๐Ÿ“— "A Little Annihilation" by Anna Janko, translated from Polish into English by Philip Boehm

The news is making writing about books difficult at the moment. But here's an anti-war book I've been reading. I started it in early January and only finished it recently, taking frequent breaks between the heaviest chapters. Still, I doubt I'll read a better non-fiction book this year.

This book is the author collecting her mother's memories before she passes away, adding history and her own experiences with generational trauma onto it. It's more than that, but it's hard to categorize. It's mourning war and human cruelty, a reflection on how to go on knowing what atrocities people are capable of.

The author's mother was a small child in Poland during WWII. The Nazis killed everyone in her village, as was common then, by shooting and locking people in houses that were set on fire. She saw them shoot her parents. She and her two younger siblings were about to get shot, but one of soldier's pushed the gun down of the soldier who was getting ready to kill them. She fled with her two younger siblings before anyone could change their mind about letting some children live.

I think about that hand movement of the Nazi soldier a lot. Couldn't he handle seeing three children get killed in front of him?

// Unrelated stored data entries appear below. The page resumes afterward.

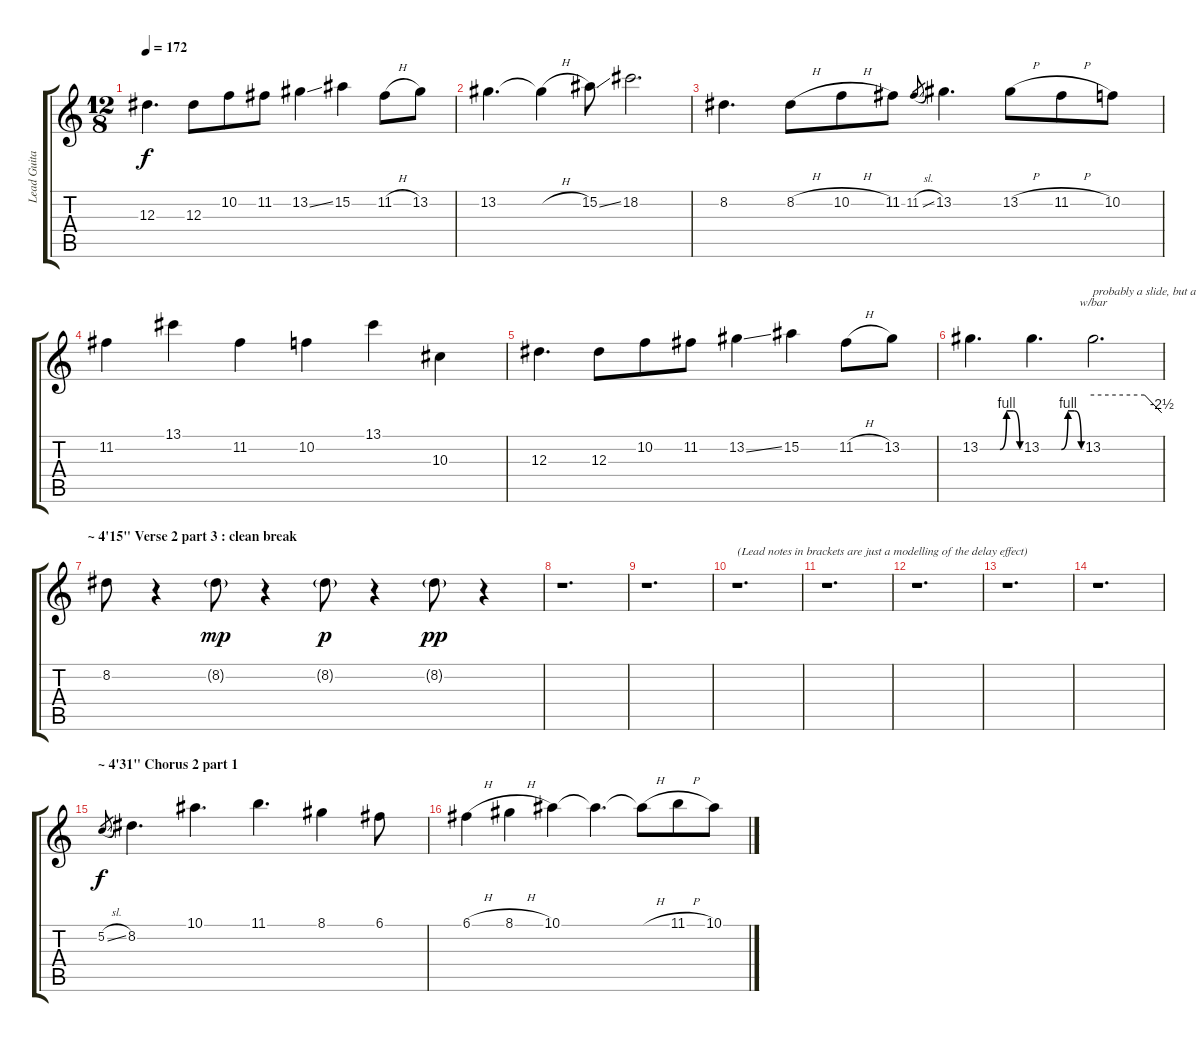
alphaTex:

\track ("Lead Guitar - Alex Kautz" "Lead Guita") {instrument distortionguitar}
\staff {score tabs}
\tuning (C4 G3 Eb3 Bb2 F2 C2) {hide}
\ts (12 8)
\tempo 172
\clef g2
\ks c
12.3.4{d dy f} 12.3.8 10.2.8 11.2.8 13.2{ss}.4 15.2.4 11.2{h}.8 13.2.8 |
13.2.4{d} 13.2{h t}.4 15.2{ss}.8 18.2.2{d} |
8.2.4{d} 8.2{h}.8 10.2{h}.8 11.2.8 11.2{sl}.8{gr} 13.2.4{d} 13.2{h}.8 11.2{h}.8 10.2.8 |
11.2.4 13.1.4 11.2.4 10.2.4 13.1.4 10.3.4 |
12.3.4{d} 12.3.8 10.2.8 11.2.8 13.2{ss}.4 15.2.4 11.2{h}.8 13.2.8 |
13.2{be (custom 0 0 30 0 40 4 50 4 60 0)}.4{d} 13.2{be (custom 0 0 30 0 40 4 50 4 60 0)}.4{d} 13.2.2{d tbe (custom default 0 0 45 0 60 -10) txt "probably a slide, but a whammy dive sounds better on my software"} |
\section ("" "~ 4'15\" Verse 2 part 3 : clean break")
8.2.8 r.4 8.2{g}.8{dy mp} r.4 8.2{g}.8{dy p} r.4 8.2{g}.8{dy pp} r.4 |
r.1{d} |
r.1{d} |
r.1{d txt "(Lead notes in brackets are just a modelling of the delay effect)"} |
r.1{d} |
r.1{d} |
r.1{d} |
r.1{d} |
\section ("" "~ 4'31\" Chorus 2 part 1")
5.2{sl}.8{gr dy f} 8.2.4{d} 10.1.4{d} 11.1.4{d} 8.1.4 6.1.8 |
6.1{h}.4 8.1{h}.4 10.1.4 10.1{t}.4{d} 10.1{h t}.8 11.1{h}.8 10.1.8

He must have seen it a lot already. He pushed the barrel down. Let's ignore these kids, let's go. That one movement, and three people lived, who went on to have lives and children of their own, who went on to live and create a book like this one. One act of disobedience, rippling outwards, making such a huge change to one family tree.

This book is really upsetting. It tells a lot about WWII in Poland and some of Eastern Europe, things that are often left out in texts written in Western Europe. The information is dire and it just is, without trying to force some meaning, lesson or positive perspective onto the reader. Instead it starts to build a road with you: how can we live, knowing what we know?

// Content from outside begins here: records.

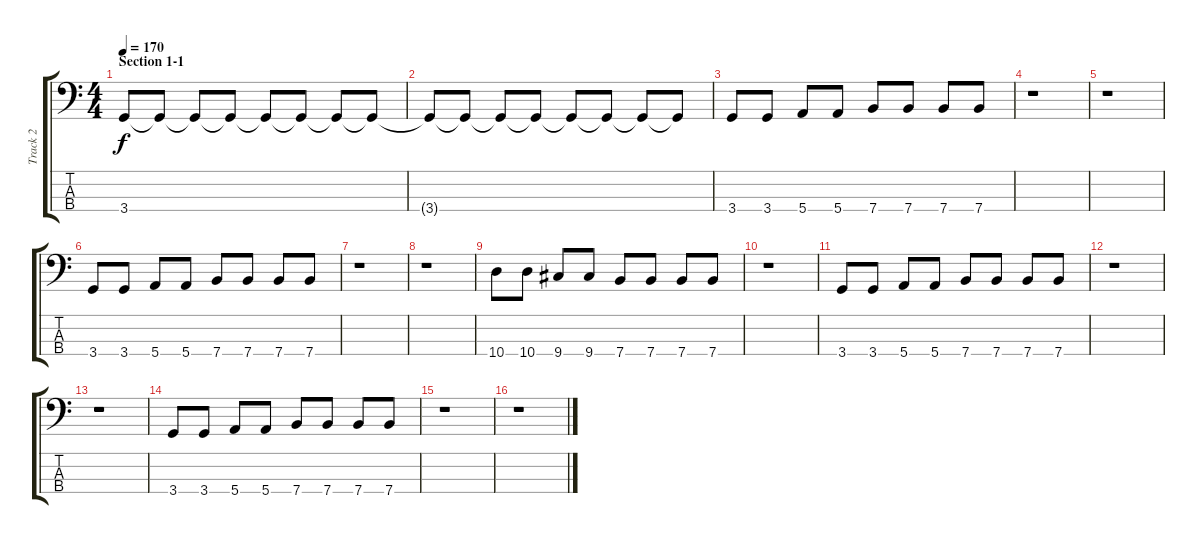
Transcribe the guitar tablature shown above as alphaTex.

\track ("Track 2" "Track 2") {instrument electricbasspick}
\staff {score tabs}
\tuning (G2 D2 A1 E1) {hide}
\ts (4 4)
\section ("" "Section 1-1")
\tempo 170
\clef f4
\ks c
3.4{t}.8{dy f} 3.4{t}.8 3.4{t}.8 3.4{t}.8 3.4{t}.8 3.4{t}.8 3.4{t}.8 3.4{t}.8 |
3.4{t}.8 3.4{t}.8 3.4{t}.8 3.4{t}.8 3.4{t}.8 3.4{t}.8 3.4{t}.8 3.4{t}.8 |
3.4.8 3.4.8 5.4.8 5.4.8 7.4.8 7.4.8 7.4.8 7.4.8 |
r.1 |
r.1 |
3.4.8 3.4.8 5.4.8 5.4.8 7.4.8 7.4.8 7.4.8 7.4.8 |
r.1 |
r.1 |
10.4.8 10.4.8 9.4.8 9.4.8 7.4.8 7.4.8 7.4.8 7.4.8 |
r.1 |
3.4.8 3.4.8 5.4.8 5.4.8 7.4.8 7.4.8 7.4.8 7.4.8 |
r.1 |
r.1 |
3.4.8 3.4.8 5.4.8 5.4.8 7.4.8 7.4.8 7.4.8 7.4.8 |
r.1 |
r.1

The book is also about other wars and killings that have happened since then, and that keep happening. It's part memoir, about how war lives on in the most negative of ways, scarring generations. It's about how citizens always lose in a war, becoming victims in the name of this or that while just trying to survive.

This book is constantly in the forefront of my mind, especially the last few days. I've seen people defend the attacks on Iran because they claim a regime change was necessary. What the hell are you saying, I want to ask. Citizens are dying. In their homes, on the streets, in schools, in hospitals, they suffer and die. Real people, like you and me. Full lives cut short by suffering and death. Who are you to say this or that is necessary or justifiable, sitting cozy at home with a hot drink while others are paying the price for the bombs our western governments are dropping and supporting. You need a reality check. You need to read a book like this one and come to your senses. You need to stop making excuses for war and learn to fear what people are capable of putting each other through. Fuck.

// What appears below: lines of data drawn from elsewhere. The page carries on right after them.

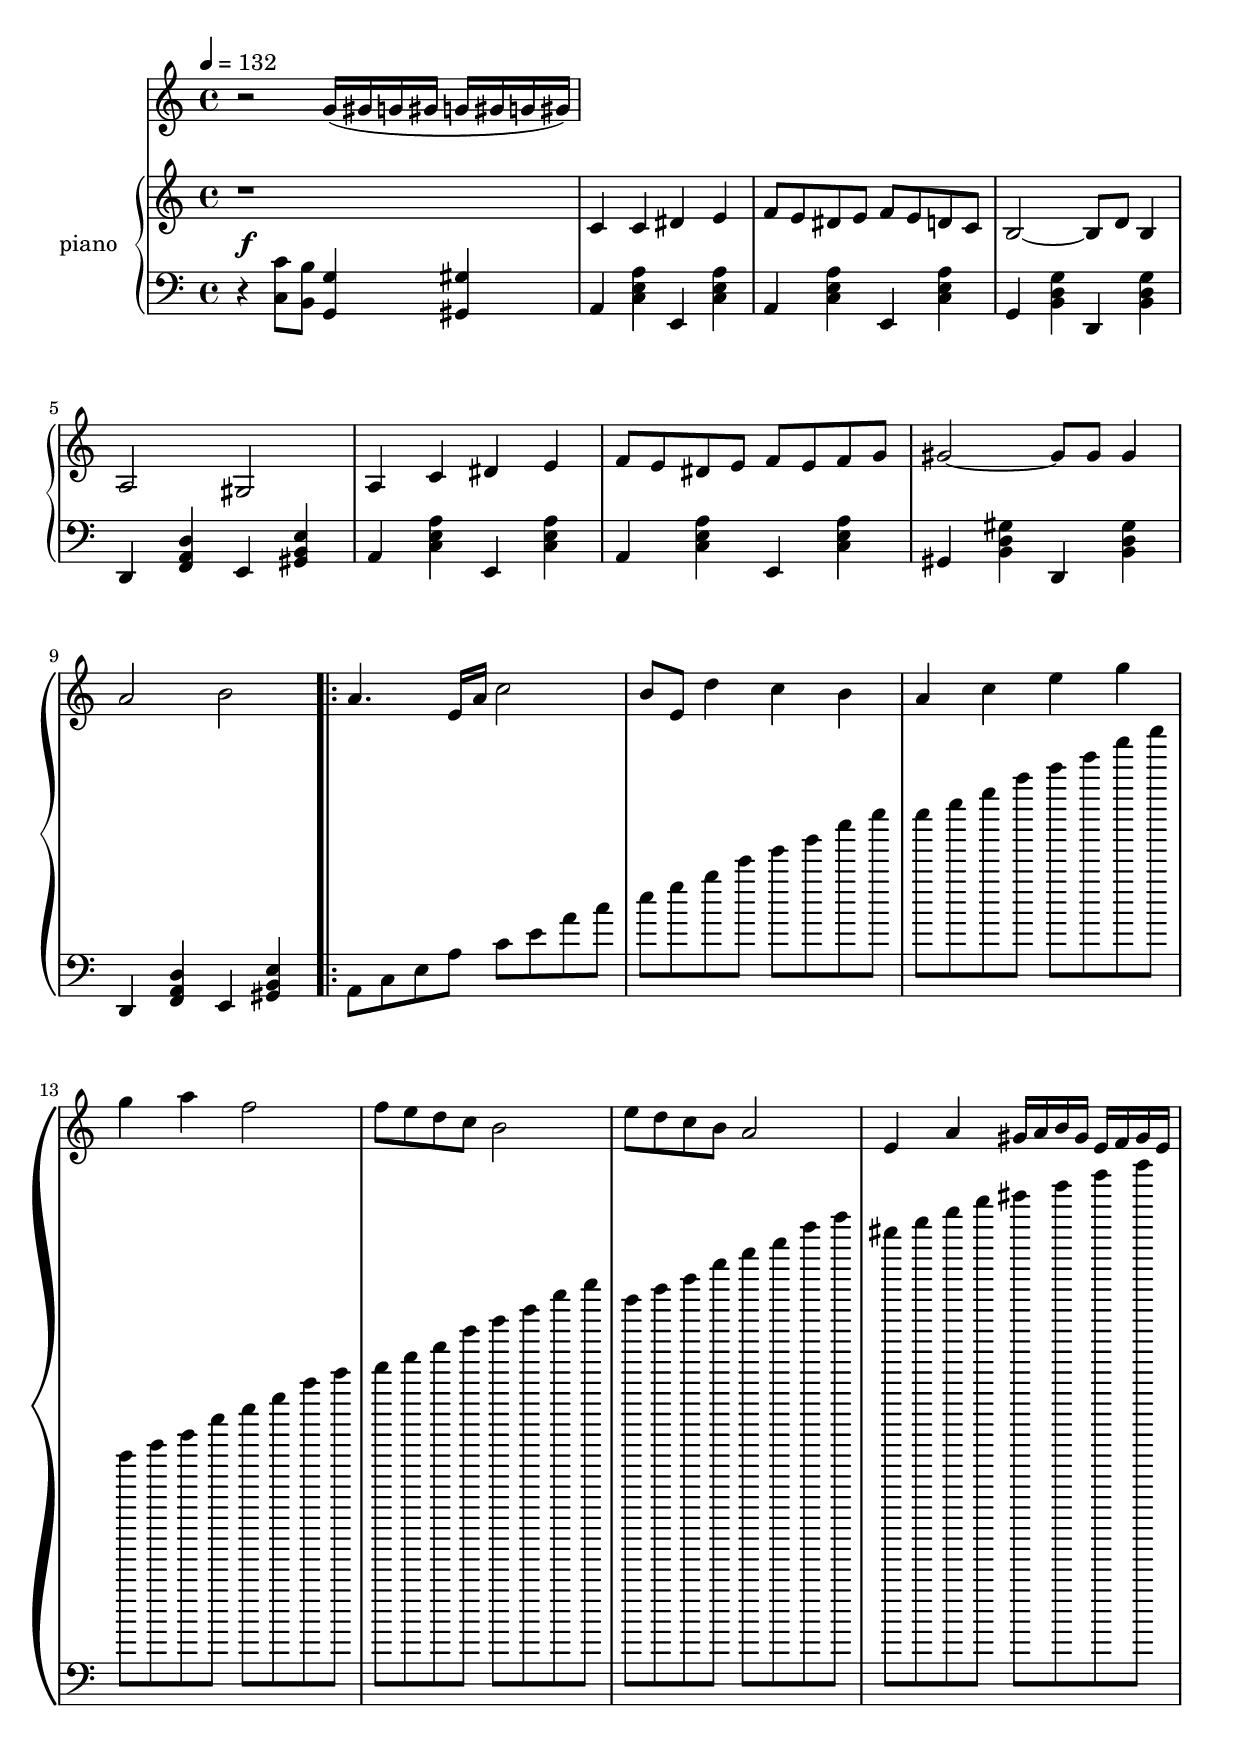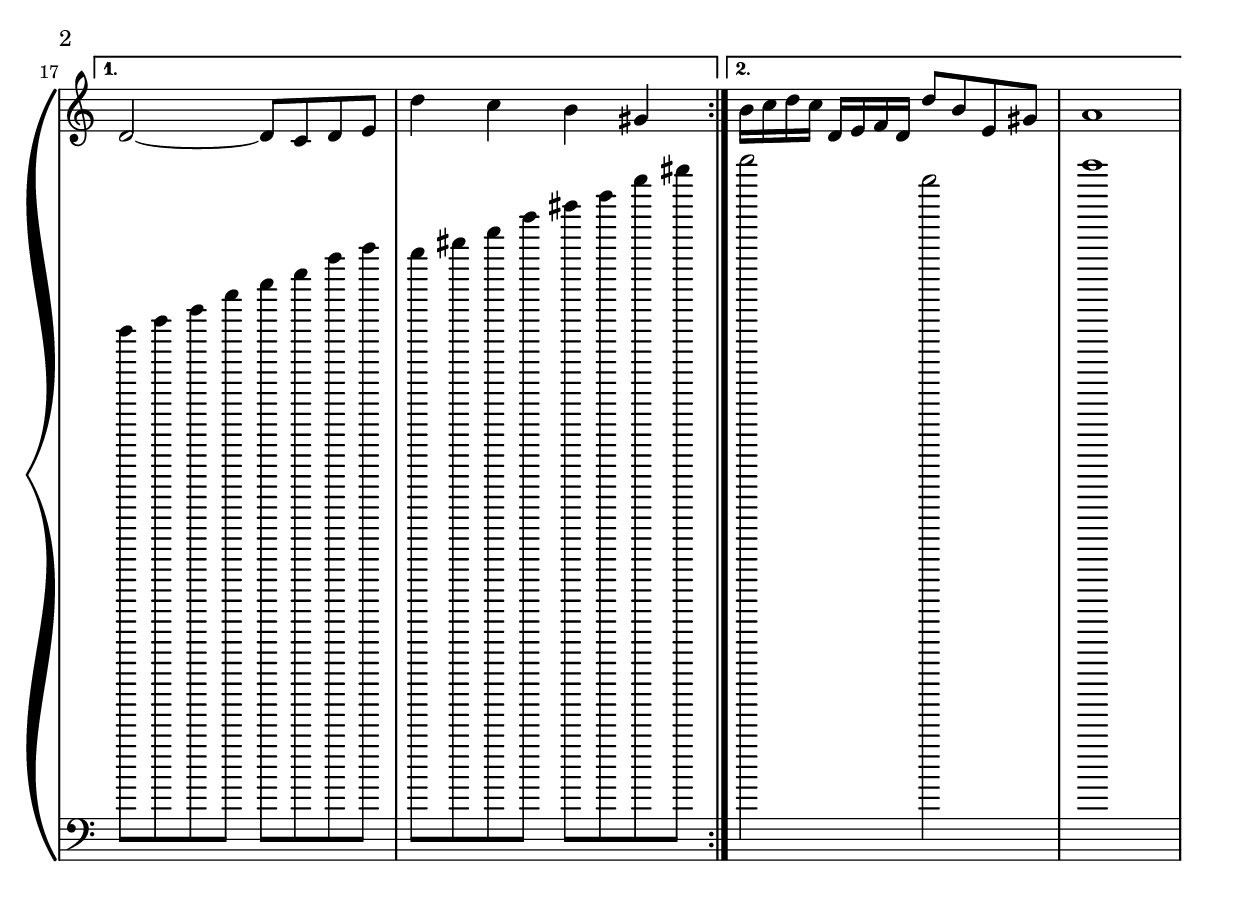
\include "articulate.ly"

global = {
	\key a \minor
	\time 4/4
	\tempo 4 = 132
}

rightHand = \relative c' {
	\clef treble
	r1 |
	c4 c dis e | f8 e dis e f e d c |
	b2~b8 d b4 | a2 gis2 |
	a4 c dis e | f8 e dis e f e f g |
	gis2~gis8 gis gis4 | a2 b2 |
	\repeat volta 2 {
		a4. e16 a c2 | b8 e, d'4 c b |
		a4 c e g | g a f2 |
		f8 e d c b2 | e8 d c b a2 |
		e4 a gis16 a b gis e16 f gis e |
	} \alternative {
		{ d2~d8 c d e | d'4 c b gis | }
		{ b16 c d c d,16 e f d d'8 b e, gis | a1 }
	}
}

leftHand = \relative c {
	\clef bass
	r4 <c c'>8 <b b'>8 <g g'>4 <gis gis'> |
	a4 <c e a> e, <c' e a> | a4 <c e a> e, <c' e a> |
	g4 <b d g> d, <b' d g> | d, <f a d> e <gis b e> |
	a4 <c e a> e, <c' e a> | a4 <c e a> e, <c' e a> |
	gis4 <b d gis> d, <b' d gis> | d, <f a d> e <gis b e> |
	\repeat volta 2 {
		 a8 c e a c e a c |
		 e8 g b e g b e g |
		 g8 b d g b d g b |
		 f8 a c f a c f a |
		 b8 d f b d f b d |
		 a8 c e a c e a c |
		 gis8 b d f gis b d f | 
	} \alternative {
		{ d8 f a d f a d f |  e8 gis b e gis b e gis | }
		{ b2 e,2 | a1 }
	}
}

pianoDynamics = {
	s1\f
}

piccoloStaff = \new Staff = "piccolo" \relative c'' {
	\set Staff.midiInstrument = #"piccolo"
	\global
	r2 g16( gis g gis g gis g gis) |
}

pianoStaff = \new PianoStaff = "piano" <<
	\set PianoStaff.instrumentName = #"piano"
	\new Staff = "up" << \global \rightHand >>
	\new Dynamics = "dynamics" \pianoDynamics
	\new Staff = "down" << \global \leftHand >>
>>

pianoStaffMidi = \new PianoStaff = "piano" <<
	\set PianoStaff.midiInstrument = #"acoustic grand"
	\new Staff = "up" << \global \pianoDynamics \rightHand  >>
	\new Staff = "down" << \global \pianoDynamics \leftHand  >>	
>>

\score {
	<<
		\piccoloStaff
		\pianoStaff
	>>
	\layout { }
}

\score {
	\unfoldRepeats \articulate <<
		\piccoloStaff
		\pianoStaffMidi
	>>
	\midi {	}
}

Book cover of 'A Little Annihilation'. It's a sepia-toned picture of the author's mother when she was a young girl, together with the mother's younger brother. The girl is standing behind the boy. Both are looking at the viewer. Left and right partially see-through red walls close them in, covering the picture almost completely except for the middle, where their eyes start. The title is in white letters at the bottom of the cover, the author name in the top right.